Push the right buttons: Publishers leaning more toward mobile, apps, push notifications (new report)
Sep 18, 2024
MARK MCCORMICK
The Newspaper Manager
Publishers looking to expand their audiences — a classification that could just as easily be shortened nowadays to “publishers” — would do well to consider the doors and opportunities that mobile publishing opens, according to Pugpig’s latest report.
“Pugpig data shows that publishers have better success in engaging young audiences with their apps than their websites,” says the State of Mobile Publishing Market Report, which surveyed 72 publishers that use its platform to better illustrate mobile publishing’s potential and digital publishing’s future. With mobile’s consumer time and attention either rising or holding steady across the globe, what apps can do to attract and engage audiences (particularly younger audiences) is worth publishers’ time.
“It’s clear from the data that apps do not serve large audiences,” the report says. “In fact, for even the most successful publisher, apps make up a remarkably small percentage of their overall digital readership. However, when viewed through the lens of the percentage of the subscriber base who use a publisher’s app, you come to see the role that apps play for publishers’ most engaged and loyal audiences.”
The report recommends publishers should focus on the proportion of subscribers who regularly use them and monitor key engagement metrics to better measure an app’s success. While valued for its stickiness and frequency of use — particularly for news media apps, according to Pugpig’s research — apps are being used “increasingly as a means to acquire subscribers,” specifically with registration and trial subscription offers.
“This gives users an opportunity to sample the content and features to encourage them to buy a subscription,” the report says of efforts that provide the added bonus of collecting first-party data. “As first-party data and reader revenue continue to grow in importance, publishers have begun investing more in building products that properly fulfill the needs of their readers.”
Other engagement drivers like digital editions and push notifications were also given spotlight in Pugpig’s report, as “apps with digital editions see four times more screens per session, 25% more sessions per user per month and 2.5x longer average session duration than those without them.”
B2B publishers saw the highest percentage of users who would open a push notification (37%), followed by news media (29%), despite the higher number of notifications sent by news media. Consumer media saw a 14% user-open rate.

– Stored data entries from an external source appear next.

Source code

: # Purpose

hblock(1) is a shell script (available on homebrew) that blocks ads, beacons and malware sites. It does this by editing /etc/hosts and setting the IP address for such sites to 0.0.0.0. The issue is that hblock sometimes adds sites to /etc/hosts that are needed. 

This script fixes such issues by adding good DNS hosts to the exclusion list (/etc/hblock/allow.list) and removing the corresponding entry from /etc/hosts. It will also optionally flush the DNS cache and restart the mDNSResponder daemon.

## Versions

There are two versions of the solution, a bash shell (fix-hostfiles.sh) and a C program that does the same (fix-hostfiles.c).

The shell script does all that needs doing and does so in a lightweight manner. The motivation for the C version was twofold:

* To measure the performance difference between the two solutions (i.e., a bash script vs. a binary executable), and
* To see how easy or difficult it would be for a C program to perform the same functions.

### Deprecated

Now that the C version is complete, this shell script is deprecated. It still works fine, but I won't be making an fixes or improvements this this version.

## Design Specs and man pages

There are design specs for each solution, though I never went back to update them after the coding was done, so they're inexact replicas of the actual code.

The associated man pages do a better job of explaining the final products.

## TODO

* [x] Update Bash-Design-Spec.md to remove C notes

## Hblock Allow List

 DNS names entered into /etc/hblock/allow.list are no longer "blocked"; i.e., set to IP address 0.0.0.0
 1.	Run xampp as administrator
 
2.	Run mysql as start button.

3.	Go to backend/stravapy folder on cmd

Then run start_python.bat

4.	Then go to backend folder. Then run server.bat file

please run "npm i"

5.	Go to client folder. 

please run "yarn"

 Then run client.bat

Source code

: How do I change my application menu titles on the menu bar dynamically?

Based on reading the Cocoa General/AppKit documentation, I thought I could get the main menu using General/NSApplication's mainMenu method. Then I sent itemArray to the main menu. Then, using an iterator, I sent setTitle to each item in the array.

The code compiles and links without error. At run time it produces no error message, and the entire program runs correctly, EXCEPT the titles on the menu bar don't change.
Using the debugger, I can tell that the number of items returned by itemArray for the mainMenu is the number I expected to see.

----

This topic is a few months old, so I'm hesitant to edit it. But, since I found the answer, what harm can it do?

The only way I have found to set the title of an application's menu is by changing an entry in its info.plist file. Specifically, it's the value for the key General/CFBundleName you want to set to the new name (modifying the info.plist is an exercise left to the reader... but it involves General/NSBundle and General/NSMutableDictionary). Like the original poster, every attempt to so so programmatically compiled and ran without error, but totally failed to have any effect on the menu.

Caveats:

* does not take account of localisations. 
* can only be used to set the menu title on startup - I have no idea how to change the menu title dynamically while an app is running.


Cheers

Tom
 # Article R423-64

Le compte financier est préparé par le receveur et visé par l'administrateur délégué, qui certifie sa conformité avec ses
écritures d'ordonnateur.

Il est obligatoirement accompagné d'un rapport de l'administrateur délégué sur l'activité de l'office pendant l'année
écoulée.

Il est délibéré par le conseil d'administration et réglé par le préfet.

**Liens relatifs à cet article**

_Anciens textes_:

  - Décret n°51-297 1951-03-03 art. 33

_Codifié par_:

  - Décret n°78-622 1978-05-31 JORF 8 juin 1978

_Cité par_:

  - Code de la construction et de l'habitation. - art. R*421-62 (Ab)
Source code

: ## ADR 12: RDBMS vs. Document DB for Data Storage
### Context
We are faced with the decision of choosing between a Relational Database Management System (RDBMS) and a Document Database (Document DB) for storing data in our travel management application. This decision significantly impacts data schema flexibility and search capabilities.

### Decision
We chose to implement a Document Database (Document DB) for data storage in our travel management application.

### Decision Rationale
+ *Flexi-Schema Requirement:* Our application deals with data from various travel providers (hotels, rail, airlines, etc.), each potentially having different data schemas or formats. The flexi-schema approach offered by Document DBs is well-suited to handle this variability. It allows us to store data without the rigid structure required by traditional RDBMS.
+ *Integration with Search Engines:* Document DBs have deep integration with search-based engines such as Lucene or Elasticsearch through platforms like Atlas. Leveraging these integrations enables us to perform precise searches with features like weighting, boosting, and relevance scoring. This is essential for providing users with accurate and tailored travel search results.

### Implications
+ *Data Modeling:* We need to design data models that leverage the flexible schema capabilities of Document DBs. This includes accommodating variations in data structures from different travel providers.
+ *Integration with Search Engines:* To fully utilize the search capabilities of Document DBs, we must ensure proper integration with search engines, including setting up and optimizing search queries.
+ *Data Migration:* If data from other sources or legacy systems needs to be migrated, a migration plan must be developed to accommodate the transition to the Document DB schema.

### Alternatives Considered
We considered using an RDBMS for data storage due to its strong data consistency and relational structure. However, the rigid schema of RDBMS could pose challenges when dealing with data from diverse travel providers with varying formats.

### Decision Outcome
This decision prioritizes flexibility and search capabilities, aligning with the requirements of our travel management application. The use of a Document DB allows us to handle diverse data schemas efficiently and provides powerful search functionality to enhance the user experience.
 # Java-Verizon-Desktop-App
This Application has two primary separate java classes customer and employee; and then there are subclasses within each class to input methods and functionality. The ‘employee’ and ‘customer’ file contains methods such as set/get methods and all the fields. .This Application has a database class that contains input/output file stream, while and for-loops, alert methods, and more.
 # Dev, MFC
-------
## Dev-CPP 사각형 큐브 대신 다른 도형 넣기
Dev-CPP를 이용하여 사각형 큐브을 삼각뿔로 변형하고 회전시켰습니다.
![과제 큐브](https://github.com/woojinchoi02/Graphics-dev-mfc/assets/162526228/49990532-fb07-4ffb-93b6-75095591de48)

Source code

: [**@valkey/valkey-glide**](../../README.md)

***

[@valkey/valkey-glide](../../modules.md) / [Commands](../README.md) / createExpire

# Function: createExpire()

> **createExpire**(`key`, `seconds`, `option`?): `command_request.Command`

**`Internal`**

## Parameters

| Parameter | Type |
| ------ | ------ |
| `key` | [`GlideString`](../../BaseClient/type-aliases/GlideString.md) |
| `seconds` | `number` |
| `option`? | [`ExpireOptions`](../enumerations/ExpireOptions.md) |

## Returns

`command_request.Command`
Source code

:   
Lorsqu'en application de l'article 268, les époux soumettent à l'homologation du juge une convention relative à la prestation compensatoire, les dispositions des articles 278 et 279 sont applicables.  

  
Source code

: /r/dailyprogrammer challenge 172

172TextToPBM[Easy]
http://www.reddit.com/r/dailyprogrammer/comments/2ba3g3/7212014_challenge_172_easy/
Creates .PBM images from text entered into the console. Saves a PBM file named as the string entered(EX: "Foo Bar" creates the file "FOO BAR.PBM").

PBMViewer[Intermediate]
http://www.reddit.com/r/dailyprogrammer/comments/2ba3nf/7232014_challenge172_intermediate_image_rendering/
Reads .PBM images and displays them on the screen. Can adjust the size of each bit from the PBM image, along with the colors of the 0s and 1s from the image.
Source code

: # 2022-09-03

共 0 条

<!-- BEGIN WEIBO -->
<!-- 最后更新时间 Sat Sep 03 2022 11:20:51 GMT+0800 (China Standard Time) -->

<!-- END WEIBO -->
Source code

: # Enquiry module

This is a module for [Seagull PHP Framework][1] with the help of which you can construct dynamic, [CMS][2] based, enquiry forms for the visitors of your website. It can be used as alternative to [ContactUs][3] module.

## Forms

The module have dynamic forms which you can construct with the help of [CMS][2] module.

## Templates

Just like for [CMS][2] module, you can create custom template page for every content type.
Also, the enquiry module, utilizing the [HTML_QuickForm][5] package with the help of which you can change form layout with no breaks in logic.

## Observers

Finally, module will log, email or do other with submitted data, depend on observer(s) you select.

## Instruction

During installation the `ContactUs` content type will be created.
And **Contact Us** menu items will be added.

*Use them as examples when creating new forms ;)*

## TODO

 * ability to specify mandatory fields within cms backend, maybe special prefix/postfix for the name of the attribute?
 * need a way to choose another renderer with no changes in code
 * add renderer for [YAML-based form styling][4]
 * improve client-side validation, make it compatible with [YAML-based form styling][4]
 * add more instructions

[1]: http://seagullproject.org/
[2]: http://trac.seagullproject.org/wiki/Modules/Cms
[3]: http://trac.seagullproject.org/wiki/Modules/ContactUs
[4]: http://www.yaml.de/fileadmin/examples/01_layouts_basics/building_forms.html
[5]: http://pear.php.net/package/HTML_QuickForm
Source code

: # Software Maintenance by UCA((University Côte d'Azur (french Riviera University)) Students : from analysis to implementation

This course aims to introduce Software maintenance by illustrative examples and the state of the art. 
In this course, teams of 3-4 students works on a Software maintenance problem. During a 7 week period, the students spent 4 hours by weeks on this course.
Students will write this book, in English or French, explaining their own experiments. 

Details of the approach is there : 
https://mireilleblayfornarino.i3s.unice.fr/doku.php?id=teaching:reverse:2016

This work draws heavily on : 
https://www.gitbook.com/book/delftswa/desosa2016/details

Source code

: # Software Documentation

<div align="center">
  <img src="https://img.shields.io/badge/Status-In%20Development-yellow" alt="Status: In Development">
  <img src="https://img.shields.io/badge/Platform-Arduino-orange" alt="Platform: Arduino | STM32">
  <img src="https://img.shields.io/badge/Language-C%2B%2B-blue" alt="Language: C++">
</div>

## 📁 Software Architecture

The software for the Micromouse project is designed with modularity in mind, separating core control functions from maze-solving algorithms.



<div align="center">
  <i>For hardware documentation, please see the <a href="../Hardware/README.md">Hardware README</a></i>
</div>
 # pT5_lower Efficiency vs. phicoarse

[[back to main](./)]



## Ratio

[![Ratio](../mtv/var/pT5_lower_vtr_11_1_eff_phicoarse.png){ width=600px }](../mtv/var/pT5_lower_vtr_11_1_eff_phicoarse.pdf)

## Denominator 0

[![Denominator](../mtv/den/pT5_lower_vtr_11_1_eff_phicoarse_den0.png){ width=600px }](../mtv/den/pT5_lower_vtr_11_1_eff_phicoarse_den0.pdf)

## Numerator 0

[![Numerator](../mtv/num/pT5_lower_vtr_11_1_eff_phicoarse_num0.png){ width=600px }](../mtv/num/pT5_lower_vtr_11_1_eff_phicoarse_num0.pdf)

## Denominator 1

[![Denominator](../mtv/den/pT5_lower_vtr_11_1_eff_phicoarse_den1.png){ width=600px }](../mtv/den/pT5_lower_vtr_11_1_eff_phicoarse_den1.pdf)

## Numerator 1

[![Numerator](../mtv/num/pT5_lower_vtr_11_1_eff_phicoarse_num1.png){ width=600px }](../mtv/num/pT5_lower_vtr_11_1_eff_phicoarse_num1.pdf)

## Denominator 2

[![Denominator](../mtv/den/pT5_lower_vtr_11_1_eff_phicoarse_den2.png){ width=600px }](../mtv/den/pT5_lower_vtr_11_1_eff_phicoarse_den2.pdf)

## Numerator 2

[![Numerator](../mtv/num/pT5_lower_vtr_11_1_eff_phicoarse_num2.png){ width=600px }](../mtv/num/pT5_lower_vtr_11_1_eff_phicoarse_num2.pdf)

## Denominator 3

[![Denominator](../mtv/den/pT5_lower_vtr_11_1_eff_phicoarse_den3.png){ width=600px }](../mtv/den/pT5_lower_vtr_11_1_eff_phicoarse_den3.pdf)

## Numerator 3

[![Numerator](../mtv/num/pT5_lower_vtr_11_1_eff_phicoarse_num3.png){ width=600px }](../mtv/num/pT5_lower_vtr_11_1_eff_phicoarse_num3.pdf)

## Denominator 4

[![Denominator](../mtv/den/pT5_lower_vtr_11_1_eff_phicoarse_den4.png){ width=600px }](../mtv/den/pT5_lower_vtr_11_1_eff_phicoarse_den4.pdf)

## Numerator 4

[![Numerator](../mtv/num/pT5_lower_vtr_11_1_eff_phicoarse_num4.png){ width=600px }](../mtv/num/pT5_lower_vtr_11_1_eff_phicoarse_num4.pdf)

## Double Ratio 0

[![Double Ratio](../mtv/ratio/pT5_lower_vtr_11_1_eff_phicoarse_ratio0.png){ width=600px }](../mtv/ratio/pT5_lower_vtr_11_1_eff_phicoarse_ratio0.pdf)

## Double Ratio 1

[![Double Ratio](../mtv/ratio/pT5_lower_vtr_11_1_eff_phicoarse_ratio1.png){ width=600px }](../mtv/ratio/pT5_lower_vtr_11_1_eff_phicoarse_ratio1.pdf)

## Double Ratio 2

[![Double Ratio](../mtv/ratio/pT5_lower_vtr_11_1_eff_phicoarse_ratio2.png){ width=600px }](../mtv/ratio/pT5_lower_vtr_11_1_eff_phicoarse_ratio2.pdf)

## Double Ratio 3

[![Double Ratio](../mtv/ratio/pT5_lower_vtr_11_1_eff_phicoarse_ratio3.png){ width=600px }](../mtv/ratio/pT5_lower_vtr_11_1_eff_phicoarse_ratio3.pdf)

“Data and advice from push notification providers suggest that higher engagement is possible with segmented push notifications,” the report says, adding it saw a 60% increased engagement in apps by those who started using push notifications.
“Publishers are achieving this using push notifications providers’ preference centers to allow users to choose the topics they receive push notifications about. Consumer media publishers have an opportunity to increase the frequency of their pushes to increase engagement with them and with their apps.”